Freezing night but cozy inside Colin (yes we’ve named the caravan Colin – blame Chris for this one, not me). Woke up to a glorious sunny day, birds chortling and singing (some melodically, some not so much). After a leisurely breakfast, wandered (actually hiked – enormous camp ground and we seemed to be rather a long way from the Info centre) over to pay our camping fees and find out what the options for walking might be. Tossed a coin and decided on Oberon Bay.
Walking in the Prom is a great experience. Rugged coastline and varied vegetation, with a different vista around every corner. The beaches are all wildly different in terms of their sand type and scenery, with some pure white and composed of shell grit, others coarser and darker in colour and some almost mud. Didn’t see any wildlife of the furred variety on our trip round to Oberon Bay via Norman Beach, Norman Point and Little Oberon Bay but saw lots of the feathered type. Crows galore (seem to run in pairs in order to outflank any unsuspecting prey who might possibly have something edible about their person). One lone sooty oystercatcher patrolling Little Oberon Bay and some large and flamboyantly made up Pacific Gulls (lovely yellow stockinged legs with red-lipstick tipped yellow beaks). The day stayed sunny and quite warm at times, but whenever the wind picked up the temperature seemed to drop into arctic range.

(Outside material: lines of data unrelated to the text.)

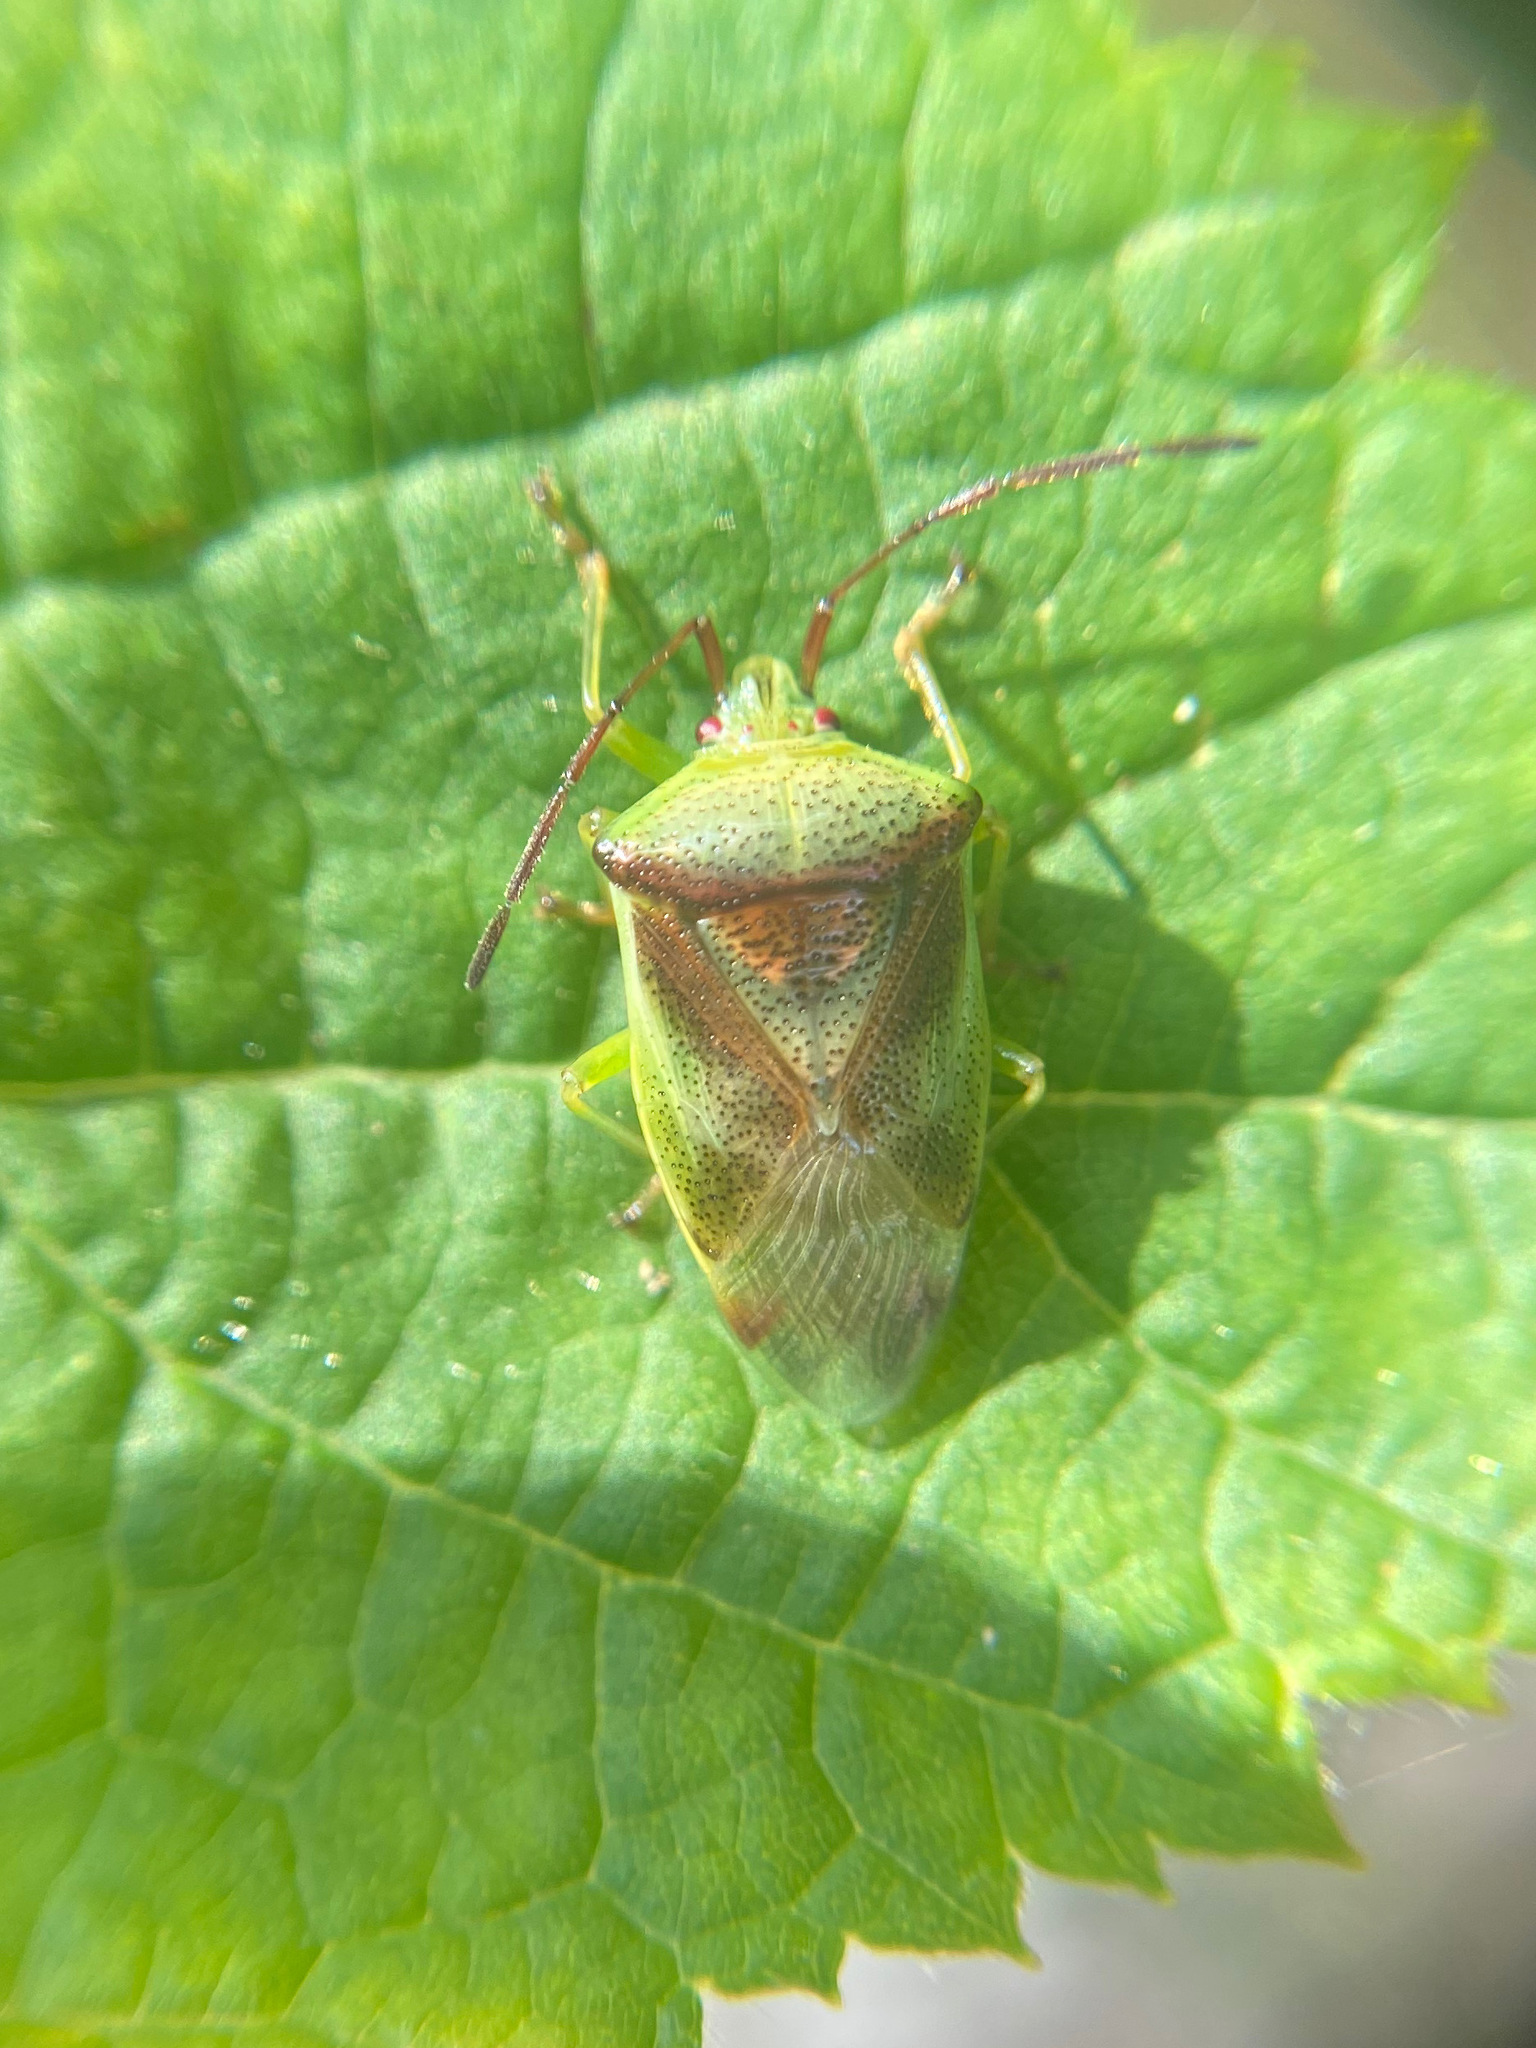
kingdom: Animalia
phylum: Arthropoda
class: Insecta
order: Hemiptera
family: Acanthosomatidae
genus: Elasmostethus
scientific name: Elasmostethus cruciatus
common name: Red-cross shield bug
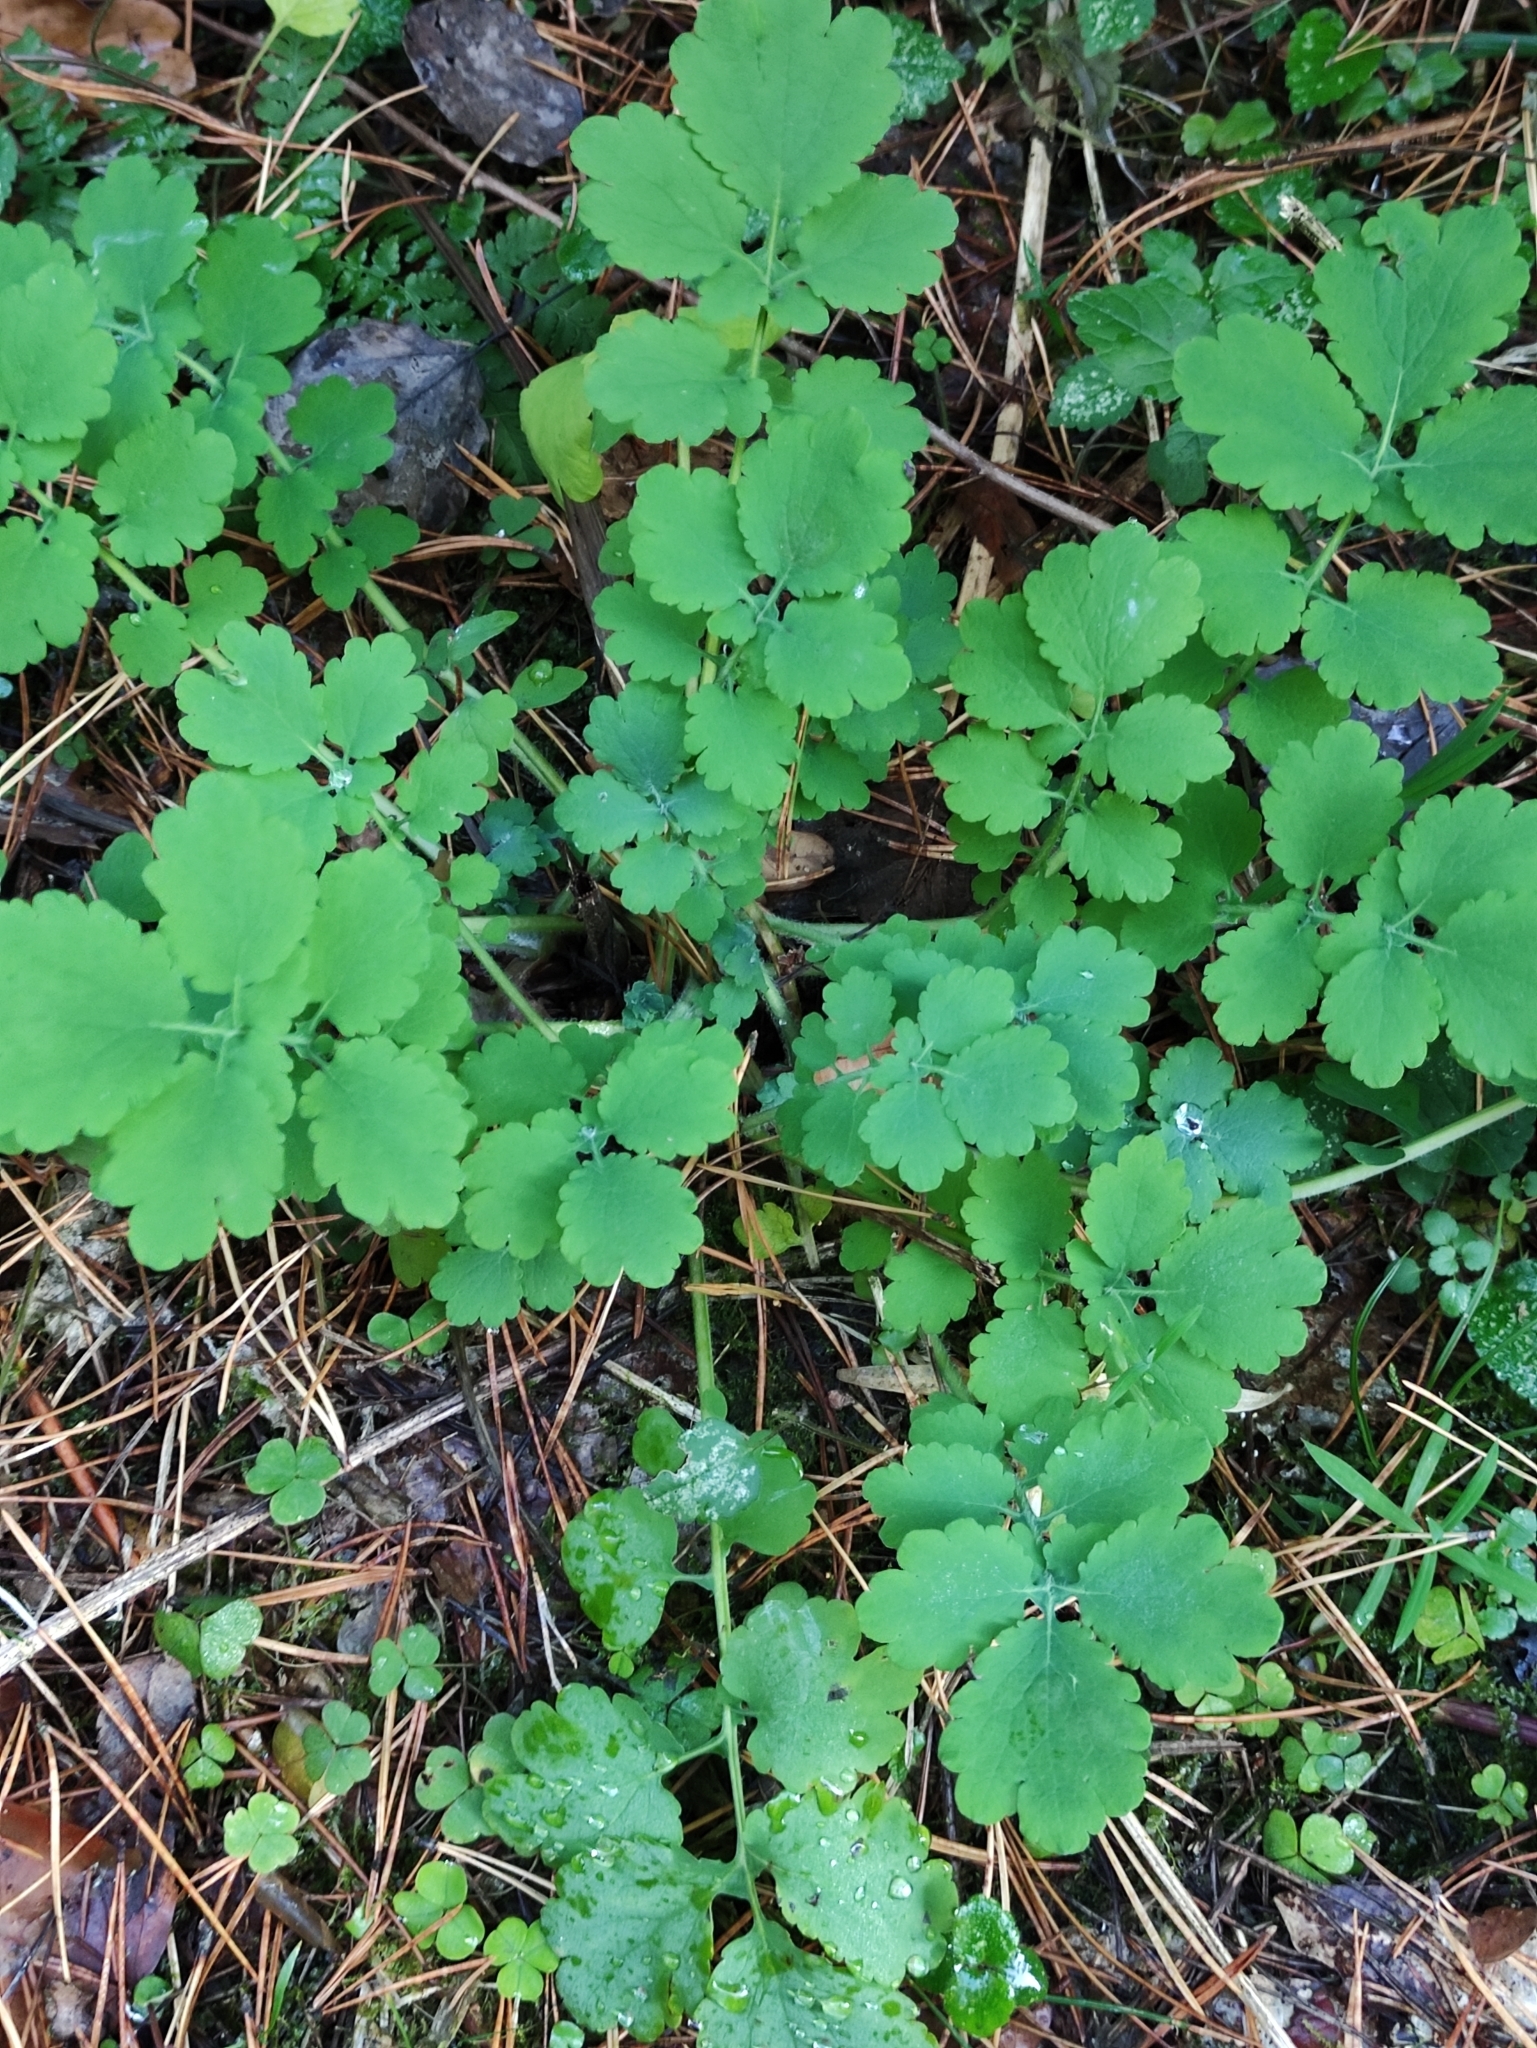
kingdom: Plantae
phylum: Tracheophyta
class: Magnoliopsida
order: Ranunculales
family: Papaveraceae
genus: Chelidonium
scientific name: Chelidonium majus
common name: Greater celandine
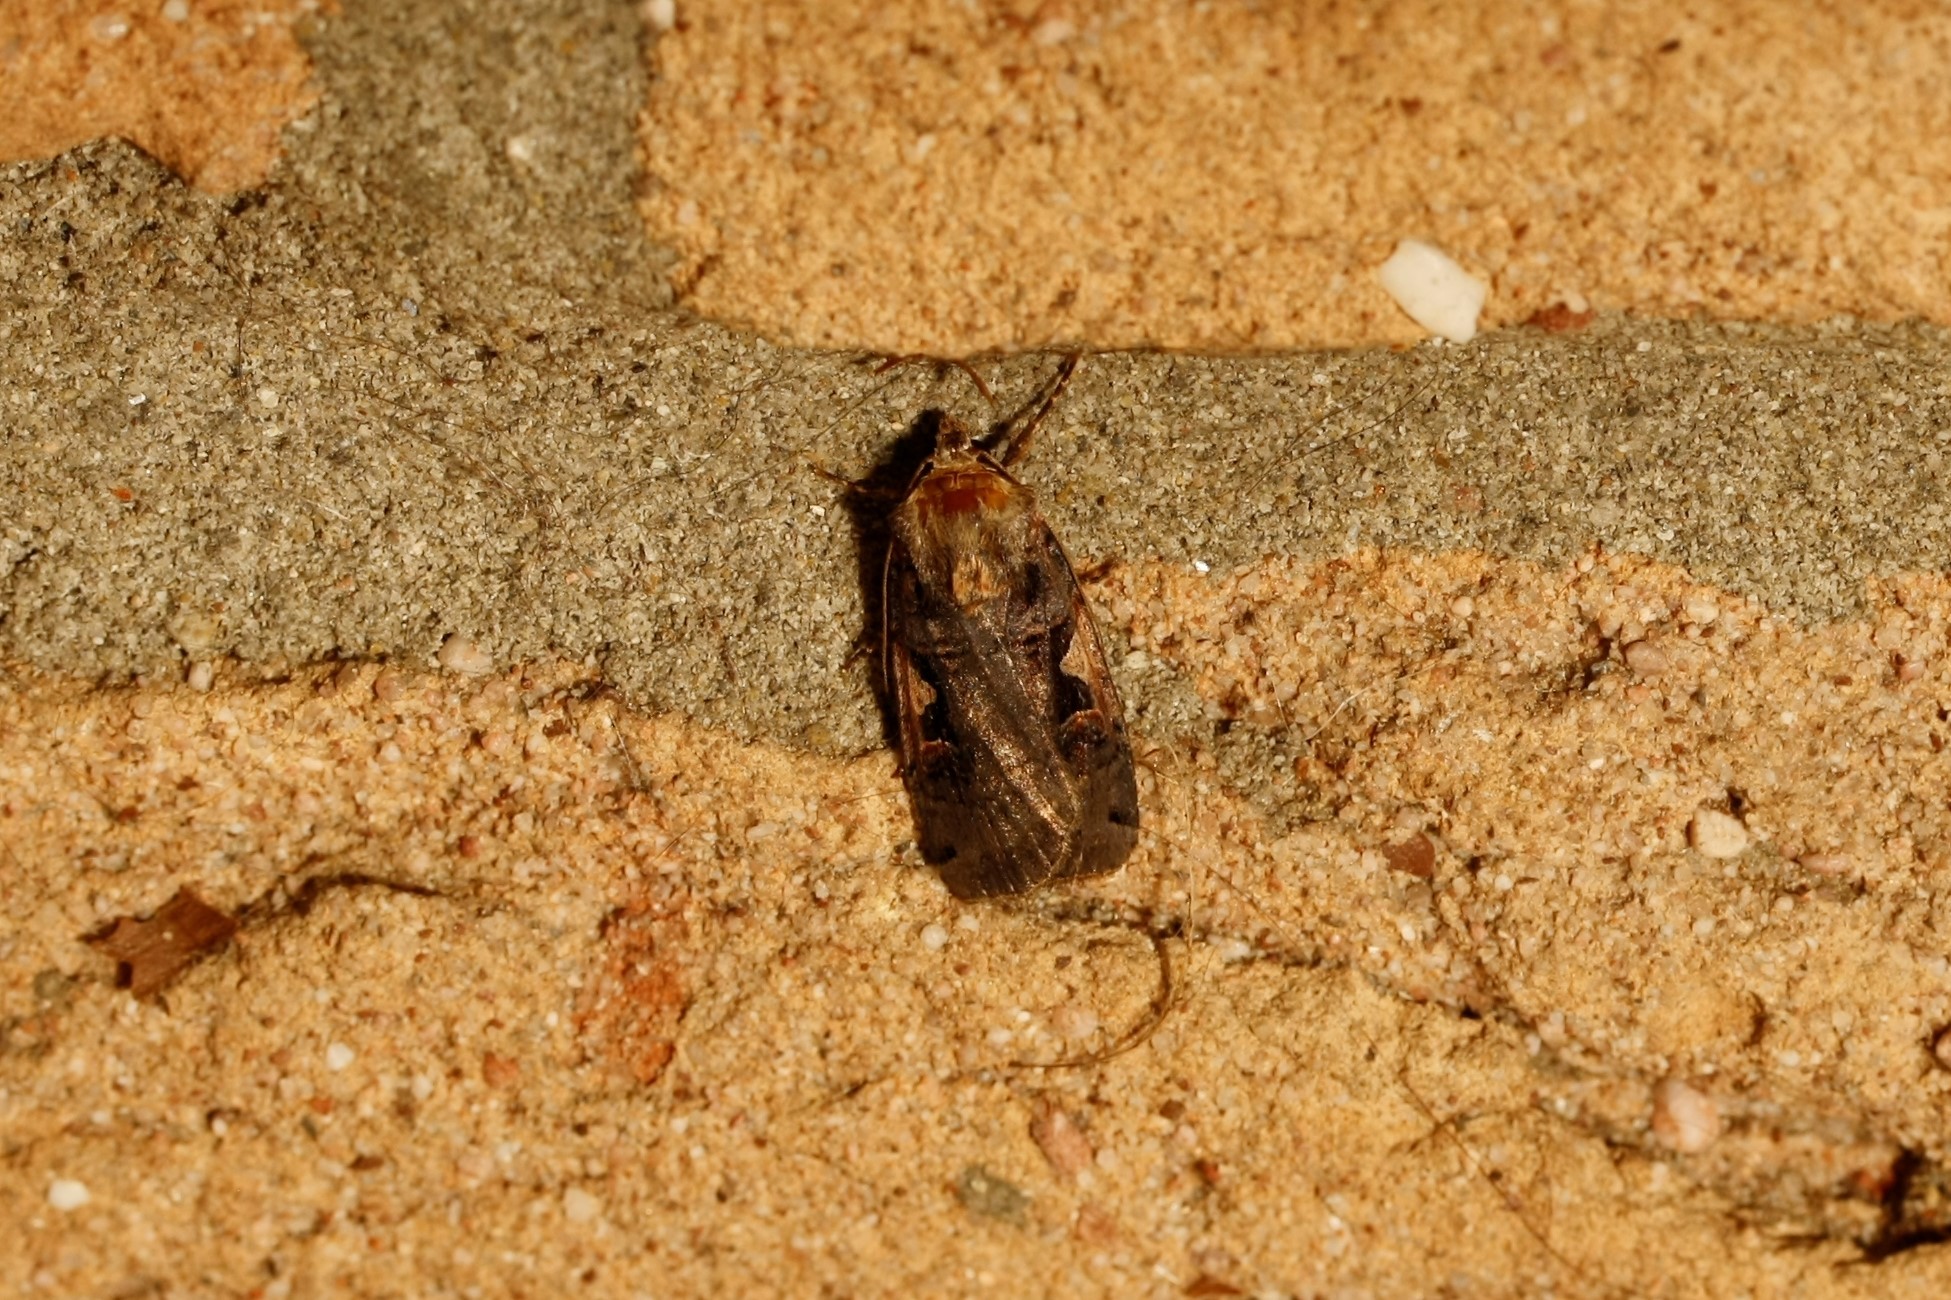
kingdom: Animalia
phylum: Arthropoda
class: Insecta
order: Lepidoptera
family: Noctuidae
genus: Xestia
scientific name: Xestia c-nigrum
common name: Setaceous hebrew character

Surprisingly survived 12 km walking relatively intact (although new hiking boots were trying to create some blisters and bruises around various bits of ankle!) and managed to crawl back to camp. Our resident wombat again paid us a visit, and a we moved site to a recently vacated and more private one just across the way from where we initially set up. Left over spag bog (for the 3rd night) still pretty good (as was the red vino!). Freezing sitting out under the awning though – even rugged up with 3 layers of everything, including a ski jacket apiece.